Fly status shows that the primary and both replicas are started
➜ fly status
ID STATE ROLE REGION CHECKS IMAGE CREATED UPDATED
<...> started primary ams 3 total, 3 passing flyio/postgres-flex:15.7 (v0.0.60) 2023-06-25T12:08:36Z 2024-08-18T16:07:10Z
<...> started replica ams 3 total, 3 passing flyio/postgres-flex:15.7 (v0.0.60) 2024-05-16T16:23:13Z 2024-08-18T16:11:13Z
<...> started replica ams 3 total, 3 passing flyio/postgres-flex:15.7 (v0.0.60) 2023-08-09T14:23:43Z 2024-08-18T16:06:20Z
➜ fly secrets deploy
Error: no machines available to deploy
'fly secrets deploy' will only work if the app has been deployed and there are machines available
Try 'fly deploy' first
➜ fly secrets list
NAME DIGEST CREATED AT
AWS_ACCESS_KEY_ID <...> 14h58m ago
AWS_ENDPOINT_URL_S3 <...> 14h58m ago
AWS_REGION <...> 14h58m ago
AWS_SECRET_ACCESS_KEY <...> 14h58m ago
BUCKET_NAME <...> 14h58m ago
FLY_CONSUL_URL <...> Feb 26 2023 10:47
OPERATOR_PASSWORD <...> Feb 26 2023 10:47
REPL_PASSWORD <...> Feb 26 2023 10:47
S3_ARCHIVE_CONFIG <...> 14h58m ago
SSH_CERT <...> Feb 26 2023 10:47
SSH_KEY <...> Feb 26 2023 10:47
SU_PASSWORD <...> Feb 26 2023 10:47
I’d like to pipe in and say that I also had the same issue as @Elder with the `Error: no machines available to deploy". Fortunately, updating the image from 0.58 to 0.60 caused the secrets to finally get set so backups are working, but I still get the same error after and the dashboard still shows the secrets as only being staged and not deployed.
This feature is really exciting!
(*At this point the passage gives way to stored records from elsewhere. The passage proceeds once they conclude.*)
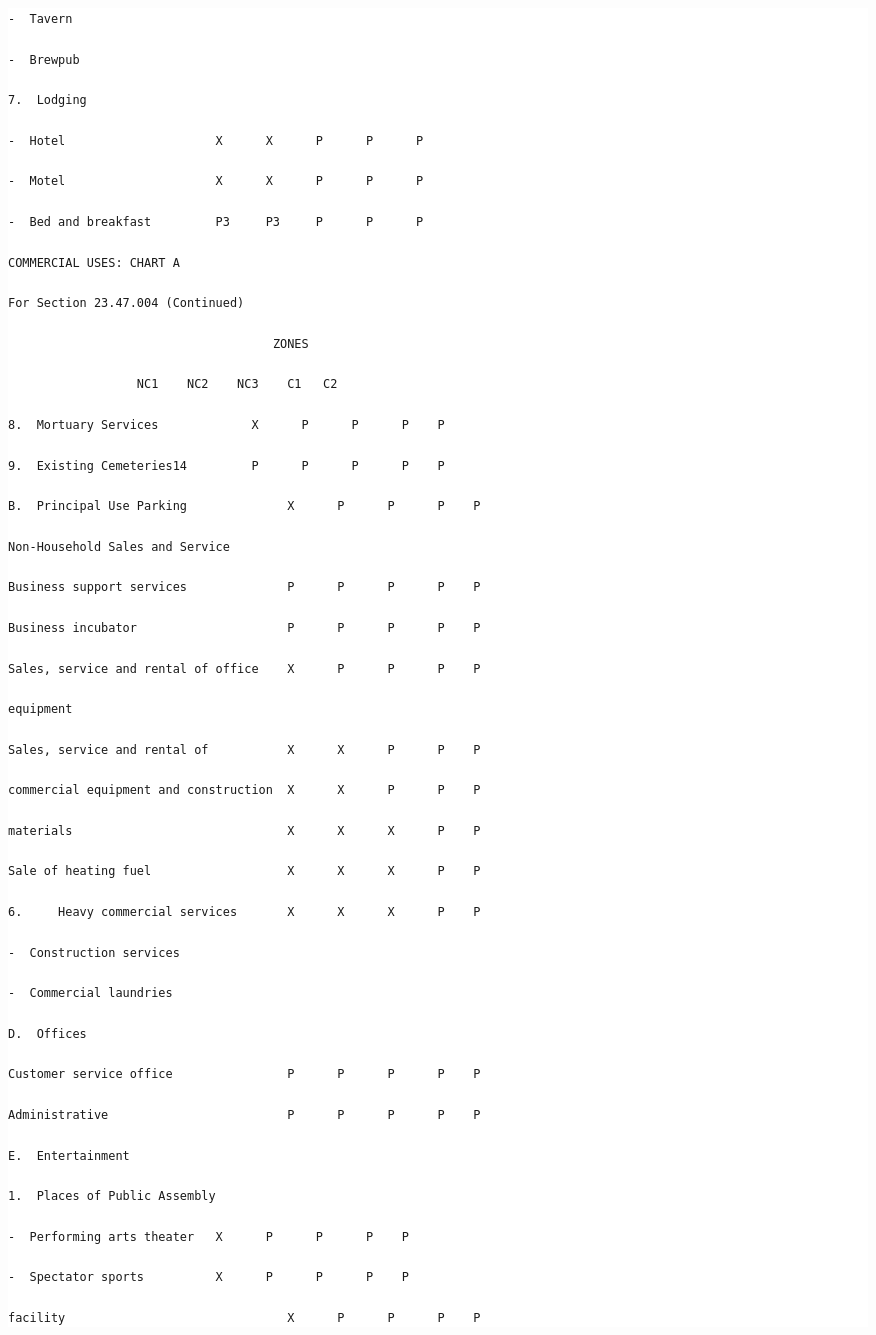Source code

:     -  Tavern  
  
    -  Brewpub  
  
    7.  Lodging  
  
    -  Hotel                     X      X      P      P      P  
  
    -  Motel                     X      X      P      P      P  
  
    -  Bed and breakfast         P3     P3     P      P      P  
  
    COMMERCIAL USES: CHART A  
  
    For Section 23.47.004 (Continued)  
  
                                         ZONES  
  
                      NC1    NC2    NC3    C1   C2  
  
    8.  Mortuary Services             X      P      P      P    P  
  
    9.  Existing Cemeteries14         P      P      P      P    P  
  
    B.  Principal Use Parking              X      P      P      P    P  
  
    Non-Household Sales and Service  
  
    Business support services              P      P      P      P    P  
  
    Business incubator                     P      P      P      P    P  
  
    Sales, service and rental of office    X      P      P      P    P  
  
    equipment  
  
    Sales, service and rental of           X      X      P      P    P  
  
    commercial equipment and construction  X      X      P      P    P  
  
    materials                              X      X      X      P    P  
  
    Sale of heating fuel                   X      X      X      P    P  
  
    6.     Heavy commercial services       X      X      X      P    P  
  
    -  Construction services  
  
    -  Commercial laundries  
  
    D.  Offices  
  
    Customer service office                P      P      P      P    P  
  
    Administrative                         P      P      P      P    P  
  
    E.  Entertainment  
  
    1.  Places of Public Assembly  
  
    -  Performing arts theater   X      P      P      P    P  
  
    -  Spectator sports          X      P      P      P    P  
  
    facility                               X      P      P      P    P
Looks like it’s gonna save us a lot of hassle. I’ve got backups working for all of my staging clusters, but I decided test restoring from a backup before enabling this for my production clusters, and that’s when I ran into an issue. For one of my clusters, when I press the “Restore DB from backup” button it creates the new app as expected, but the new machine never gets to a healthy state. In the live logs I’m seeing things like
[info] restore | ERROR: Connection problem with ssh
and
[info] restore | 2024-08-28 22:53:49.737 UTC [359] LOG: invalid checkpoint record
[info] restore | 2024-08-28 22:53:49.737 UTC [359] FATAL: could not locate required checkpoint record
[info] restore | 2024-08-28 22:53:49.737 UTC [359] HINT: If you are restoring from a backup, touch "/data/postgresql/recovery.signal" and add required recovery options.
[info] restore | If you are not restoring from a backup, try removing the file "/data/postgresql/backup_label".
[info] restore | Be careful: removing "/data/postgresql/backup_label" will result in a corrupt cluster if restoring from a backup.
and eventually the machine gets into a state where it just keeps logging things like
[info] failed post-init: failed to establish connection to local node...
Any pointers on what the issue could be would be greatly appreciated.
If you are upgrading from a Barman setup, be aware that destroying the Barman instance (which is required, as upgrading with it is not supported by the latest image) leaves a replication slot open on the primary instance. This causes the WAL files to grow, ignoring the max WAL size limit, until all free space on the primary is filled, putting it into read-only mode. This issue cost me several hours of downtime and a stressful Sunday.